Parmi ces exclusions figurent le cas spécifique des biens scellés qui ne peuvent être renvoyés pour des raisons de protection de la santé ou d’hygiène lorsqu’ils ont été descellés par le consommateur après la livraison (art. 16, e) de la directive de 2011). Ainsi, la nature du bien justifie le fait que lorsque son emballage est descellé, les garanties qui y sont associées en termes de protection de la santé et d’hygiène ne sont plus assurées, le bien ne pourra donc plus être commercialisé à nouveau. Cette disposition concerne notamment les produits de cosmétiques, les sous-vêtements ou encore certains dispositifs médicaux.

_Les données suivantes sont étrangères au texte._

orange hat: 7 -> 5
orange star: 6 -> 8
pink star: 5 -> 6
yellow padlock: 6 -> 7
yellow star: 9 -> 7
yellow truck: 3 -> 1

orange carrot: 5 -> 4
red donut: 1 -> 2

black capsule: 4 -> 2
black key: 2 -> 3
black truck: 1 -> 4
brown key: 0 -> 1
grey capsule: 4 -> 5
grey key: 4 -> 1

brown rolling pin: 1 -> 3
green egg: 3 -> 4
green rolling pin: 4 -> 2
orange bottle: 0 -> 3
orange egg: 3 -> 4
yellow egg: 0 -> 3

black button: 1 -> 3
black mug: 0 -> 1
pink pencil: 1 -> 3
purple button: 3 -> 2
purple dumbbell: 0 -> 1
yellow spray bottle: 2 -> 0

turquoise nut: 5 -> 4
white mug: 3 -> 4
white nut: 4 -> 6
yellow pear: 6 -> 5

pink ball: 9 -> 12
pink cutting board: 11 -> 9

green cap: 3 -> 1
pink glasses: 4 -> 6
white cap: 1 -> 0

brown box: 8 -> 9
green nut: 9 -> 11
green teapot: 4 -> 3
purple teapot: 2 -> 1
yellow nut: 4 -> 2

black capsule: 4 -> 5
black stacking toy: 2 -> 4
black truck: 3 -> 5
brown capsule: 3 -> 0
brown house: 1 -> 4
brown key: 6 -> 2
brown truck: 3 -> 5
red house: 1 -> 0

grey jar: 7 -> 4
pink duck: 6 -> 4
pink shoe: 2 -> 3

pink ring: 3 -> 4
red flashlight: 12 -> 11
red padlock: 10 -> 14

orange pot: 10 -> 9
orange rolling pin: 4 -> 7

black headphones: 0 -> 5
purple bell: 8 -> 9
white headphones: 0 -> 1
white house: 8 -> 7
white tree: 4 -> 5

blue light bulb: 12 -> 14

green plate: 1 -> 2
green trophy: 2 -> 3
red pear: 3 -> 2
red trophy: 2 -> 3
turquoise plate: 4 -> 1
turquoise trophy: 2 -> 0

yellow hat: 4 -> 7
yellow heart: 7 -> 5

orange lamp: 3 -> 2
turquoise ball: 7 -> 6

Quelle est la décision de la CJUE ?

La Cour de Justice de l’Union Européenne a donc dû se pencher sur la question de savoir si un matelas, dont le film de protection a été retirée après la livraison, faisait partie des biens exclus du droit de rétractation prévus par l’article 16, e) de la directive européenne de 2011. La Cour considère que cette exception ne trouve à s’appliquer que si, une fois l’emballage du bien descellé, ce dernier n’est définitivement plus en état d’être commercialisé pour des raisons de protection de la santé ou d’hygiène. Selon la Cour, cela implique que le professionnel ne puisse prendre des mesures de nettoyage ou de désinfection permettant de remettre le bien en vente.

En l’espèce, la Cour dispose que le matelas « bien qu’ayant été potentiellement utilisé, n’apparaît pas, de ce seul fait, définitivement impropre à faire l’objet d’une nouvelle utilisation par un tiers ou d’une nouvelle commercialisation ». La Cour rappelle notamment que les matelas font l’objet d’utilisations successives dans les hôtels et qu’il existe un marché des matelas d’occasion. De plus, la Cour assimile les matelas aux vêtements et constate que ceux-ci ne font pas l’objet d’une exclusion du droit de rétractation alors même qu’ils peuvent être en contact direct avec le corps humain. En effet, les matelas comme les vêtements peuvent être renvoyés au professionnel qui pourra procéder à une nouvelle commercialisation après avoir effectué à un nettoyage ou une désinfection sans que cela ne porte préjudice aux impératifs de protection de la santé ou d’hygiène.

Ainsi, selon la CJUE, un matelas ne relève pas de la notion de « de biens scellés ne pouvant être renvoyés pour des raisons de protection de la santé ou d’hygiène, si les biens ont été descellés après la livraison ». De ce fait, l’acheteur d’un matelas peut exercer son droit de rétractation après avoir retiré le film de protection.

La CJUE fait donc une interprétation stricte des cas d’exclusions du droit de rétractation prévues par la directive de 2011 et ce, pour une protection toujours plus renforcée du consommateur. Ainsi, dans le cadre de la rédaction des conditions générales, une attention particulière devra être portée sur les cas d’exclusion du droit de rétractation.